Ada lima hal yang menjadi pembacaan Ucok atas proyeksinya yakni pasar seni global, interdisipliner, integrasi teknologi, jejaring globalisasi, serta seni eksperisial berikut aktivisme dan keterlibatan sosial yang menyertainya.
Kolaborasi interdisipliner antara seniman, ilmuwan, peneliti, dan ahli teknologi sudah dan akan terus meluas dan tidak terhindarkan. Kolaborasi ini akan menumbuhkan proyek-proyek inovatif yang menjembatani beragam bidang, sehingga menghasilkan bentuk-bentuk ekspresi artistik yang baru. Masa depan seni kontemporer memiliki potensi besar untuk penyerbukan silang antar disiplin ilmu, memperluas batas-batas artistik, dan memupuk kreativitas inovatif.

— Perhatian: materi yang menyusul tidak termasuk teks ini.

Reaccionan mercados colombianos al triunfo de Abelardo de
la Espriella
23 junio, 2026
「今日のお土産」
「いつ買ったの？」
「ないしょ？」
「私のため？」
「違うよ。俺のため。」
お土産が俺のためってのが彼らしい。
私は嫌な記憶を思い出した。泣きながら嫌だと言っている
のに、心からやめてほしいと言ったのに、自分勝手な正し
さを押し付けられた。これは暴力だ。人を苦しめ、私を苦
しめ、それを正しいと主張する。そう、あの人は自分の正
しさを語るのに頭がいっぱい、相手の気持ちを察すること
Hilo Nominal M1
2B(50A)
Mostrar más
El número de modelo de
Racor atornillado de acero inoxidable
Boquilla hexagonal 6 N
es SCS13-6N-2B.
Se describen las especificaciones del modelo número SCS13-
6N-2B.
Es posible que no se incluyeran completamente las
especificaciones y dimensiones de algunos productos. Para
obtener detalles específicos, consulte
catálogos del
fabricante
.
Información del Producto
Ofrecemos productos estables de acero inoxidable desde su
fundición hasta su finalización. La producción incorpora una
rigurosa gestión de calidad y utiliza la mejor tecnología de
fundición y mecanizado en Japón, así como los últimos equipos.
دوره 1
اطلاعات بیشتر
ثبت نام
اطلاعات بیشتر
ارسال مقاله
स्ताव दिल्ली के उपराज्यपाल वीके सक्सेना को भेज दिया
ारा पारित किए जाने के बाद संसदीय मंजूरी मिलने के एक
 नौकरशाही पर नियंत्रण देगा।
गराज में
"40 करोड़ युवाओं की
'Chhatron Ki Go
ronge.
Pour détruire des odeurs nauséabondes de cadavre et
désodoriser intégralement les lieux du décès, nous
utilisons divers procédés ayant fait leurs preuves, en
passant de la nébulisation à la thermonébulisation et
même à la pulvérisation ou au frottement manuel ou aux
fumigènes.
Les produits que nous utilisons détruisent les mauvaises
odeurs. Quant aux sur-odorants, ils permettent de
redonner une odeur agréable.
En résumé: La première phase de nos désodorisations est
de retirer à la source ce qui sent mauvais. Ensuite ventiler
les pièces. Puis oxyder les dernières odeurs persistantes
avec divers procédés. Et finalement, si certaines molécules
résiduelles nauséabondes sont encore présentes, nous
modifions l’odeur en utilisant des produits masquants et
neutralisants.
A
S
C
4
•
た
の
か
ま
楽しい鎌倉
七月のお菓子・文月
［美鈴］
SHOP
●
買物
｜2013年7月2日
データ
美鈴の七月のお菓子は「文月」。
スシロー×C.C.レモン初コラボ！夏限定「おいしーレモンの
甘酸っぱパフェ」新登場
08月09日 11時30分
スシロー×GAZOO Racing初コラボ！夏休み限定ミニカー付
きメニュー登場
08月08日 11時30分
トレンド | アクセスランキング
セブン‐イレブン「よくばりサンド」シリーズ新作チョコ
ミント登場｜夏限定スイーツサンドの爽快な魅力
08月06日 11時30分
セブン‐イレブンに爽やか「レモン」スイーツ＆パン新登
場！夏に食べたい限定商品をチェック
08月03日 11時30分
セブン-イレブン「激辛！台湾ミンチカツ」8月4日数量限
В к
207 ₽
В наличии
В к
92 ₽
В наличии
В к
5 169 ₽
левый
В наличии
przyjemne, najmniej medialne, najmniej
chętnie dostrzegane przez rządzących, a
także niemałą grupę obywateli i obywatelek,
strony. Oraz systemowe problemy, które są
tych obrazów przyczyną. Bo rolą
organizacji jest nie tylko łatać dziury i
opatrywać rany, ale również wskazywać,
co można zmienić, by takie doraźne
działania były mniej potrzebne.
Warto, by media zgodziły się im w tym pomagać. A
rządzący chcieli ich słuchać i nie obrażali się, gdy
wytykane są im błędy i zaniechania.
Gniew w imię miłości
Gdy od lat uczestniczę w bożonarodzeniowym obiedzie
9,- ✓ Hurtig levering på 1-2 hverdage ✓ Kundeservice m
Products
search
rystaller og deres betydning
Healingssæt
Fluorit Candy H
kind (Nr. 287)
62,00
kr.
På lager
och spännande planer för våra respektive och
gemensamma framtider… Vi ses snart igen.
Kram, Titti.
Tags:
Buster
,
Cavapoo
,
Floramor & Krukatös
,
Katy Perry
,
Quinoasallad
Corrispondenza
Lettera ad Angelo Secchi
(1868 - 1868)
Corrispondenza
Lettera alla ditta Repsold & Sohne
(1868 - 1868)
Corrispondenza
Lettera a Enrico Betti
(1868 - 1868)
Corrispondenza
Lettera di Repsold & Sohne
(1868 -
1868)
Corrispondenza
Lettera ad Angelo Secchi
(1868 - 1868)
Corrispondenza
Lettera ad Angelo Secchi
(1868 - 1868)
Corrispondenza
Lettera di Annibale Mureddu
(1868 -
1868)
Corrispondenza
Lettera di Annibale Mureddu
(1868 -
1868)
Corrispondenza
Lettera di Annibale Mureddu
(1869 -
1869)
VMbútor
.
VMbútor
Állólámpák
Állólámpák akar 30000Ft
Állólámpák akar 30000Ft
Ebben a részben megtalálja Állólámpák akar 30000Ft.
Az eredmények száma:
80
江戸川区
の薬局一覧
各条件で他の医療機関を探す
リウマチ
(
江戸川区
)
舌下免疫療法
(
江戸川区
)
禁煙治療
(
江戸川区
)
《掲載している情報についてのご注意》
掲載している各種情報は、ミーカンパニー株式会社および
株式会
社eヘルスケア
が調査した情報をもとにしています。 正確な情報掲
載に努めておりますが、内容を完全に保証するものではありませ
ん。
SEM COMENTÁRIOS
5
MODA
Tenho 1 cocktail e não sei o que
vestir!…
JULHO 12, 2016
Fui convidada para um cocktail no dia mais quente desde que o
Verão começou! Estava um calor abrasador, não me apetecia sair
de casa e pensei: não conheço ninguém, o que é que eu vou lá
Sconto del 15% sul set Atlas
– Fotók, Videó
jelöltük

Berikutnya integrasi teknologi dalam praktik seni rupa kontemporer Indonesia bukanlah sebuah konsep baru. Sekurangnya di awal abad ini telah muncul karya-karya seni rupa yang menawarkan percangkokkan dengan teknologi seperti seni rupa video, seni rupa suara, dan sebagainya. Karya-karya berbasis teknologi akan mendorong batas-batas media tradisional dan merevolusi keterlibatan pemirsa dengan seni. Hal ini semakin didorong realitas dunia semakin terhubung telah mendekatkan budaya, dan percampuran pengaruhnya akan terus membentuk masa depan seni kontemporer Indonesia. Seniman akan mendapatkan inspirasi dari berbagai tradisi, memadukannya ke dalam perspektif hibrida yang unik. Selain itu, kolaborasi internasional dan program pertukaran akan menumbuhkan dunia seni global yang lebih kaya dan saling terhubung, yang pada akhirnya berkontribusi terhadap pertumbuhan dan diversifikasi seni kontemporer.
“Masa depan seni rupa kontemporer terletak pada partisipasi aktif penonton. Seni yang menawarkan pertunjukan sepertinya akan semakin menonjol dan berkembang melampaui batasan-batasan, apapun itu, karena jenis kesenian ini ingin selalu melibatkan penonton merasakan pengalaman yang mendalam dan transformatif.” papar Ucok.
Dalam hal pasar seni global ada kritik menarik dari Ucok dalam paparan tulisannya :
“Sejak 1980-an, faktor pasar ini mulai aktraktif memberi nyawa seni rupa kita. Kini, kita tentu memerlukan pemikiran ulang tentang pasar seni dari warisan 1980an itu sebab kini panggungnya telah terdesentralisasi, lalu kemunculan teknologi blockchain juga pasar seni digital yang akan terus menantang sistem galeri. Semua itu telah memberikan para seniman jalan tol untuk visibilitas dan keberlanjutan ekonomi. Pergeseran ini jelas telah mendemokratisasi dunia seni, mendorong pasar yang lebih inklusif dan dapat diakses oleh lebih banyak seniman dan kolektor.”
“Yang cukup jelas, saat ini dan yang akan datang, seni rupa kontemporer sudah terlalu dikomersialkan. Banyak seniman yang kini lebih mengutamakan keuntungan dibandingkan integritas artistik: menciptakan karya semata-mata untuk daya tarik pasar.” papar Ucok.
Berbeda dengan ArtJog tahun lalu yang menawarkan tiga karya sastra mendampingi tema “Motif : Lamaran” sebagai kerangka karya seniman, pada ArtJog 2024 “Motif : Ramalan” seniman-perupa diberikan kebebasan menginterpretasi tema tersebut kedalam karyanya. Undangan kepada seniman (open call) pada ArtJog 2024 serta informasi mengenai seleksi seniman partisipan bisa diakses melalui laman ArtJog www.artjog.id.